The ollvm Library

ollvm library offers an interface to manipulate LLVM IR in pure OCaml. LLVM already provides binding to its C API, but it still mainly imperative programming with heavy use of side effects.

ollvm is different in the way that you will manipulate OCaml structures (lists, records, variants, ...). An Ez interface is provided to make LLVM IR writing pleasant.

You may also want to use LLVM IR, but not the whole LLVM compiler infrastructure. ollvm allows you to stay independent from llvm library. You **may** want to bind you code to official bindings with the provided gateway, but you **do not have to**. Make your optimization passes, use your own back-end if you please.

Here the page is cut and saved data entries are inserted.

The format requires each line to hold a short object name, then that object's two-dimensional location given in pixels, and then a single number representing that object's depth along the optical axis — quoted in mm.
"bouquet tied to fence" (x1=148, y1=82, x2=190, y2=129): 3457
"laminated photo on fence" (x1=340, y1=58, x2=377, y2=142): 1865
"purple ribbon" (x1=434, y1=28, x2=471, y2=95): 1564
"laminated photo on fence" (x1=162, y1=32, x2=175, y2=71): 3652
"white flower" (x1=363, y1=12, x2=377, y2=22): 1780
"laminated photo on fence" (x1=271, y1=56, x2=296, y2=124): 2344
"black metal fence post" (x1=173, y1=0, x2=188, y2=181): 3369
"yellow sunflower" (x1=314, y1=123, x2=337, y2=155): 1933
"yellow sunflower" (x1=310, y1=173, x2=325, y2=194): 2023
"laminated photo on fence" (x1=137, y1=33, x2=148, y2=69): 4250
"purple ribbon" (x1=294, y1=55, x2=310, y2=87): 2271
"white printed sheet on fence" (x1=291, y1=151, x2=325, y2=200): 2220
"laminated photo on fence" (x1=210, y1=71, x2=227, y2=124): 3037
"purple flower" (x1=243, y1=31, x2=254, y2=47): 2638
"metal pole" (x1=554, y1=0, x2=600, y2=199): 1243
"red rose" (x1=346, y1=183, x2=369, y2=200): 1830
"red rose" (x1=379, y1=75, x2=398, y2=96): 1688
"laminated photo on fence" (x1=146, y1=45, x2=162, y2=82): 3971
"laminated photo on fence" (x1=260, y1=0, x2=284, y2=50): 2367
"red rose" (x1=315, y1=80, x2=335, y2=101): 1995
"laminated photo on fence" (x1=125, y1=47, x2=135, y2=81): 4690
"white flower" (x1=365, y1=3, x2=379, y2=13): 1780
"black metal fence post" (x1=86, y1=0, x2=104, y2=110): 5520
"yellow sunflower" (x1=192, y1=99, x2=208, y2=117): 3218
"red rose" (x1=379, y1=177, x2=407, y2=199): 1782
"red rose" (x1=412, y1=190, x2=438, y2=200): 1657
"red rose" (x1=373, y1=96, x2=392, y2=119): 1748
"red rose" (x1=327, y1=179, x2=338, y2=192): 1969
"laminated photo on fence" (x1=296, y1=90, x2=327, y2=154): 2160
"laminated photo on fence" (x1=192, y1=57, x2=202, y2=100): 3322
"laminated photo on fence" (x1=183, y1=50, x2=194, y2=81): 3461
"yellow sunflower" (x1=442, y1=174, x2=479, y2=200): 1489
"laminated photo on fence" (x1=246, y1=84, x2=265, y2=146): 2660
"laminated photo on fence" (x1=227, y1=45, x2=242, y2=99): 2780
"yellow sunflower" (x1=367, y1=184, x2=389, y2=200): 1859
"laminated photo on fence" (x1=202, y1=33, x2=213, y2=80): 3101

Ollvm on Github latest sources in the official GIT repository
Official LLVM website more details on LLVM and its itermediate representation specification.
Online documentation API documentation

Ez interface utilisation example

Input program:
open Ollvm.Ez.Value
open Ollvm.Ez.Instr
open Ollvm.Ez.Block
module M = Ollvm.Ez.Module
module T = Ollvm.Ez.Type
module P = Ollvm.Printer
let _ =
  (* module initialization *)
  let m = M.init
            ("x86_64", "pc", "linux-gnu")
            "e-m:e-i64:64-f80:128-n8:16:32:64-S128" in
  (* variables declaration *)
  let (m, x0) =
    M.local m T.i1 "" in
  let (m, [x1; x2; x3; arg]) =
    M.locals m T.i32 [""; ""; ""; ""] in
  let (m, [entry_b; then_b; else_b]) =
    M.locals m T.label ["entry"; "then"; "else" ] in
  let (m, fact) = m T.i32 "fact" in
  (* fact function definition *)
  let f = define fact [x4]
                 [ block entry_b [
                           x0 <-- eq x4 (i32 0) ;
                           br x0 then_b else_b ; ] ;
                   block then_b [
                           ret (i32 1) ; ] ;
                   block else_b [
                           x1 <-- sub x4 (i32 1) ;
                           x2 <-- call fact [x1] ;
                           x3 <-- mul x4 x2 ;
                           ret x3 ; ] ] in
  (* fact function registration in module *)
  let m = M.definition m f in
  P.modul (P.empty_env ()) Format.std_formatter m.m_module
; ModuleID = 'name'
target triple = "x86_64-pc-linux-gnu"
target datalayout = "e-m:e-i64:64-f80:128-n8:16:32:64-S128"
define i32 @fact(i32 %0) {
        %1 = icmp eq i32 %0, 0
        br i1 %1, label %then, label %else
       ret i32 1
       %2 = sub i32 %0, 1
       %3 = call i32 @fact(i32 %2)
       %4 = mul i32 %0, %3
       ret i32 %4



Ollvm is still work in progress.

Known bugs

Note that passing though Llvmgateway and printing with official binding results in a correct LLVM IR output.